Work to be completed>
Decide whether each statement agrees with the jazz text, answering yes or no and quoting the words of the text that settle it. (a) The recording was made before the Blue Note albums for which Coltrane and Mobley are well known. (b) Gitler describes Mobley's playing as muscular. (c) The sound of Cohn and Sims is influenced by the big bands of Woody Herman and Count Basie.

Reading text>

## BEGIN

Of particular note is the fact this recording pre-dates the Blue Note albums for which Coltrane and Mobley are so well known. Here Gitler’s two schools are further subdivided to provide additional commentary about each player. For Coltrane, there are already hints of the “sheets of sound” to come. The Coltrane sound has also been described as very muscular, which sounds about right. In contrast, Mobley’s most successful album to my ears is “Soul Station” with “Workout” a very close second. Gitler uses the term “sinewy” to describe Mobley’s playing.
The players usually associated with the East Coast, Cohn and Sims, find a reflection of their work with jazzmen like Gerry Mulligan, Bob Brookmeyer, and Shelly Manne. Theirs is a more swinging sound influenced by the classic big bands of Woody Herman and Count Basie. In the most complimentary sense, Sims is more smooth than muscular with Cohn more fluid than sinewy. The contrast between bop and modernist is not as obvious here as is the stylistic preferences of each player. While this distinction between schools becomes more pronounced over time, here we listen to an ensemble working hard to achieve harmony and a blending of personalities through this music. It is not clear to me that the Prestige All-Stars would have sounded so cohesive if they had first recorded together in 1966.

## END

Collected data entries
## BEGIN

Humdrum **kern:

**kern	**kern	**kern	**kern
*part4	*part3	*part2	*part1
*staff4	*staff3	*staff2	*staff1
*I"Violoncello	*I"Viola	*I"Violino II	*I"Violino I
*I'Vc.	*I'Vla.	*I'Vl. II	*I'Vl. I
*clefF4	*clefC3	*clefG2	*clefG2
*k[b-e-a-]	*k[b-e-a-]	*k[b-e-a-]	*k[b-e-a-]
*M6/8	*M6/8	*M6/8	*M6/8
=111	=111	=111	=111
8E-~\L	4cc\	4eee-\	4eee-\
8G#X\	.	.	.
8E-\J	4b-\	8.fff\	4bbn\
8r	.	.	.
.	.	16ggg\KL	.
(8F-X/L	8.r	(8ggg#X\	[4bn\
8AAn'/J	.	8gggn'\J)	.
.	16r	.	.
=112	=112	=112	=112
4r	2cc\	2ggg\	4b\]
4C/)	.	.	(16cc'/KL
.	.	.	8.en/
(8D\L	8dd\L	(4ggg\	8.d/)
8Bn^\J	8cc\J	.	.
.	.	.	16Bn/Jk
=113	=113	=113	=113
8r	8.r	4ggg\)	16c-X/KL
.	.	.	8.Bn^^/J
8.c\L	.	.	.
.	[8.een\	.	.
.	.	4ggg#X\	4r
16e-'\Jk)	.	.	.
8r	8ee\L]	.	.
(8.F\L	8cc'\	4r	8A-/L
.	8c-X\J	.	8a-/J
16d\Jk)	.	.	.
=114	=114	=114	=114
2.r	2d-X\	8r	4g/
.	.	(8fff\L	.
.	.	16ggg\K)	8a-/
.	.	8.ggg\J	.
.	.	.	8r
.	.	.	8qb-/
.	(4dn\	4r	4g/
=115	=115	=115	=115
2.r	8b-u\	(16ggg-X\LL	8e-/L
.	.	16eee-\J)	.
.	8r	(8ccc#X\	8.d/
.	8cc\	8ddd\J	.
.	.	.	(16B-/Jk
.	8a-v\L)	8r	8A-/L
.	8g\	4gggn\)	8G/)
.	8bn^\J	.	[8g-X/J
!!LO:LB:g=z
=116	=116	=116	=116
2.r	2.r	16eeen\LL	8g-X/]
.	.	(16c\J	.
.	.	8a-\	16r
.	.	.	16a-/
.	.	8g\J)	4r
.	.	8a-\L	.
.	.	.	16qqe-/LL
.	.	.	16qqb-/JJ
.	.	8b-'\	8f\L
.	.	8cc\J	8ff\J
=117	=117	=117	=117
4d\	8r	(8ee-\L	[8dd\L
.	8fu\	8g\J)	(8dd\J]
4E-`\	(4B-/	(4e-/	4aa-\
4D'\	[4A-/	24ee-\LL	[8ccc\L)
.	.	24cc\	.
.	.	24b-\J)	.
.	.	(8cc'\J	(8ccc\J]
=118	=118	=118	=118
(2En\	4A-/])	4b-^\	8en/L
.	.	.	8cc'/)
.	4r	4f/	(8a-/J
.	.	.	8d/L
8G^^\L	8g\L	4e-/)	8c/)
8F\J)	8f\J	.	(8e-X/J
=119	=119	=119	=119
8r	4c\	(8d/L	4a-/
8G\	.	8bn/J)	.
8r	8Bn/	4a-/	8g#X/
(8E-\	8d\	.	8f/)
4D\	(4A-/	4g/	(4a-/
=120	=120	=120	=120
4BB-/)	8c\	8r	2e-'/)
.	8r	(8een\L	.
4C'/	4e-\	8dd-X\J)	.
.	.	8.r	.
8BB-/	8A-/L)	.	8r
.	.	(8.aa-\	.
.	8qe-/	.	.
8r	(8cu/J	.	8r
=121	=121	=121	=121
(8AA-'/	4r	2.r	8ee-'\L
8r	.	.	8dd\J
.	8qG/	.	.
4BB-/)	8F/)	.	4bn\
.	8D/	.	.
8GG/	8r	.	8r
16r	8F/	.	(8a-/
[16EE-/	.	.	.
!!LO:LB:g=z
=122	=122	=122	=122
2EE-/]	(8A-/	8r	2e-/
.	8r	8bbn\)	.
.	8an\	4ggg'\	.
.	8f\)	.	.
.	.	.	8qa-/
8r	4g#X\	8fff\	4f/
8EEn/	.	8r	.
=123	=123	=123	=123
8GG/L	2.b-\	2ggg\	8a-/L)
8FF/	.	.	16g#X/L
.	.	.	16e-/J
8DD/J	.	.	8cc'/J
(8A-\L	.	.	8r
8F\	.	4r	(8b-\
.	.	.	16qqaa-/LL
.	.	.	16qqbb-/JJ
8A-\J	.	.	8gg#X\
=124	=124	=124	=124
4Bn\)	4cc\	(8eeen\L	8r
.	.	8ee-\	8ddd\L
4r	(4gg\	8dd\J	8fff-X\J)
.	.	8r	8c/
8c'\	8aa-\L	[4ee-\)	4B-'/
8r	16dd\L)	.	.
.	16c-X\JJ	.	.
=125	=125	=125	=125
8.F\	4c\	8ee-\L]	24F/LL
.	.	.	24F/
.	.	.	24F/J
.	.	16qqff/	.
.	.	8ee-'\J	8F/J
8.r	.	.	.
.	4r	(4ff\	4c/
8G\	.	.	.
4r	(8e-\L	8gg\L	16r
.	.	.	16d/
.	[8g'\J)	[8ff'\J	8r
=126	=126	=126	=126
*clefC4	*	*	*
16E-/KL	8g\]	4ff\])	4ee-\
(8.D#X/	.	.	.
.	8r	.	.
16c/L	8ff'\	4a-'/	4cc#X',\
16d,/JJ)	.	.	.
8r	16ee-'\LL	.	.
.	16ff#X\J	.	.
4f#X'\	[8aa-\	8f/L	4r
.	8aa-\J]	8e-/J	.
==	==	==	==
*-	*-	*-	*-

## END

Result for this task>
(a) Yes: "this recording pre-dates the Blue Note albums for which Coltrane and Mobley are so well known."
(b) No: "Gitler uses the term “sinewy” to describe Mobley’s playing."
(c) Yes: "Theirs is a more swinging sound influenced by the classic big bands of Woody Herman and Count Basie."